CSMA using the Bethe Approximation: Scheduling and Utility Maximization

TL;DR

This paper introduces a distributed algorithm for CSMA that uses the Bethe approximation to achieve polynomial-time convergence for scheduling and utility maximization, outperforming traditional MCMC-based methods.

Contribution

It develops a novel distributed iterative algorithm based on the Bethe approximation, enabling fast convergence with only one iteration for stability and utility maximization.

Findings

Algorithm converges in polynomial time.

Requires only one iteration for stability.

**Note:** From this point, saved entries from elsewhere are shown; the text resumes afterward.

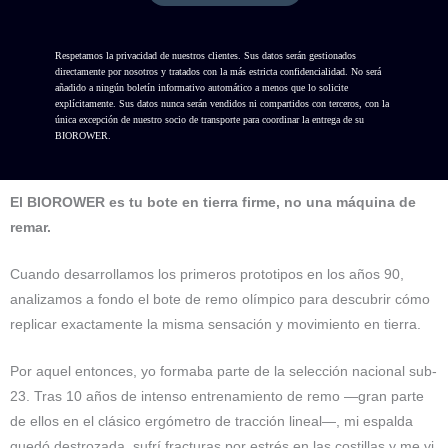
Respetamos la privacidad de nuestros clientes. Sus datos serán gestionados
directamente por nosotros y tratados con la más estricta confidencialidad. No será
añadido a ningún boletín informativo automático a menos que lo solicite
explícitamente. Sus datos nunca serán vendidos ni compartidos con terceros, con la
única excepción de nuestro socio de transporte para coordinar la entrega de su
BIOROWER.
El BIOROWER es tu bote en tierra firme, no una máquina de
remar.
Cuando desarrollamos los primeros prototipos en los años 90,
analizamos a fondo el bote de remo olímpico para descubrir cómo
replicar exactamente la misma sensación y movimiento en tierra.
Por aquel entonces, yo formaba parte de la selección nacional sub-
23. Tras 10 años de intenso entrenamiento de remo —gran parte
de ellos en el clásico ergómetro de tracción lineal—, mi espalda
quedó destrozada, sufrí fracturas por estrés en las costillas y me vi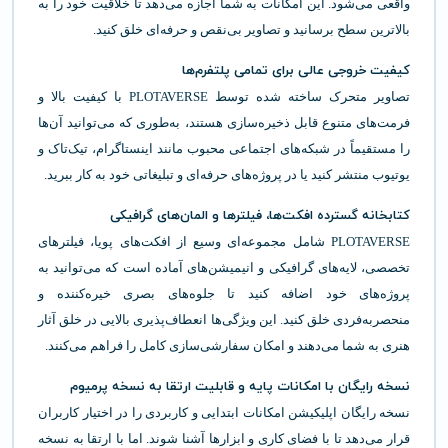
واقعی می‌شود. این امکانات به شما اجازه می‌دهد تا خلاقیت خود را به
بالاترین سطح برسانید و تصاویر بی‌نقص و حرفه‌ای خلق کنید.
کیفیت خروجی عالی برای تمامی پلتفرم‌ها
تصاویر متحرک ساخته شده توسط PLOTAVERSE با کیفیت بالا و
فرمت‌های متنوع قابل ذخیره‌سازی هستند، به‌طوری که می‌توانید آن‌ها
را مستقیماً در شبکه‌های اجتماعی محبوب مانند اینستاگرام، تیک‌تاک و
یوتیوب منتشر کنید یا در پروژه‌های حرفه‌ای و تبلیغاتی خود به کار ببرید.
کتابخانه گسترده افکت‌ها، فیلترها و المان‌های گرافیکی
PLOTAVERSE شامل مجموعه‌ای وسیع از افکت‌های پویا، فیلترهای
تخصصی، لایه‌های گرافیکی و انیمیشن‌های آماده است که می‌توانید به
پروژه‌های خود اضافه کنید تا جلوه‌های بصری خیره‌کننده و
منحصربه‌فردی خلق کنید. این ویژگی‌ها انعطاف‌پذیری بالایی در خلق آثار
هنری به شما می‌دهند و امکان سفارشی‌سازی کامل را فراهم می‌کنند.
نسخه رایگان با امکانات پایه و قابلیت ارتقا به نسخه پرمیوم
نسخه رایگان اپلیکیشن امکانات ابتدایی و کاربردی را در اختیار کاربران
قرار می‌دهد تا با فضای کاری و ابزارها آشنا شوند. اما با ارتقا به نسخه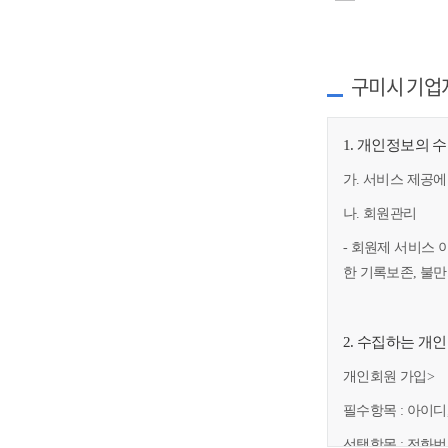
구미시 기업
1. 개인정보의 
가. 서비스 제공에
나. 회원관리
- 회원제 서비스 
한 기록보존, 불
2. 수집하는 개
개인회원 가입>
필수항목 : 아이디
선택항목 : 전화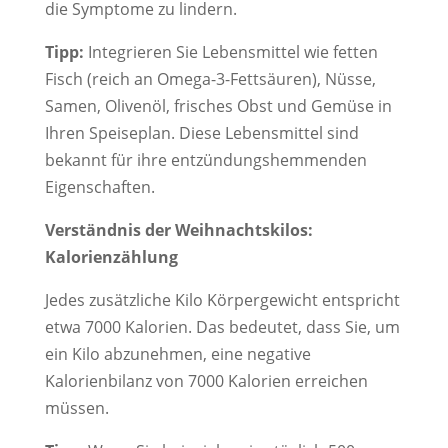
die Symptome zu lindern.
Tipp:
Integrieren Sie Lebensmittel wie fetten
Fisch (reich an Omega-3-Fettsäuren), Nüsse,
Samen, Olivenöl, frisches Obst und Gemüse in
Ihren Speiseplan. Diese Lebensmittel sind
bekannt für ihre entzündungshemmenden
Eigenschaften.
Verständnis der Weihnachtskilos:
Kalorienzählung
Jedes zusätzliche Kilo Körpergewicht entspricht
etwa 7000 Kalorien. Das bedeutet, dass Sie, um
ein Kilo abzunehmen, eine negative
Kalorienbilanz von 7000 Kalorien erreichen
müssen.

Produces highly accurate solutions and converges faster.

Abstract

CSMA (Carrier Sense Multiple Access), which resolves contentions over wireless networks in a fully distributed fashion, has recently gained a lot of attentions since it has been proved that appropriate control of CSMA parameters guarantees optimality in terms of stability (i.e., scheduling) and system- wide utility (i.e., scheduling and congestion control). Most CSMA-based algorithms rely on the popular MCMC (Markov Chain Monte Carlo) technique, which enables one to find optimal CSMA parameters through iterative loops of `simulation-and-update'. However, such a simulation-based approach often becomes a major cause of exponentially slow convergence, being poorly adaptive to flow/topology changes. In this paper, we develop distributed iterative algorithms which produce approximate solutions with convergence in polynomial time for both stability and utility maximization problems. In particular, for the stability problem, the proposed distributed algorithm requires, somewhat surprisingly, only one iteration among links. Our approach is motivated by the Bethe approximation (introduced by Yedidia, Freeman and Weiss in 2005) allowing us to express approximate solutions via a certain non-linear system with polynomial size. Our polynomial convergence guarantee comes from directly solving the non-linear system in a distributed manner, rather than multiple simulation-and-update loops in existing algorithms. We provide numerical results to show that the algorithm produces highly accurate solutions and converges much faster than the prior ones.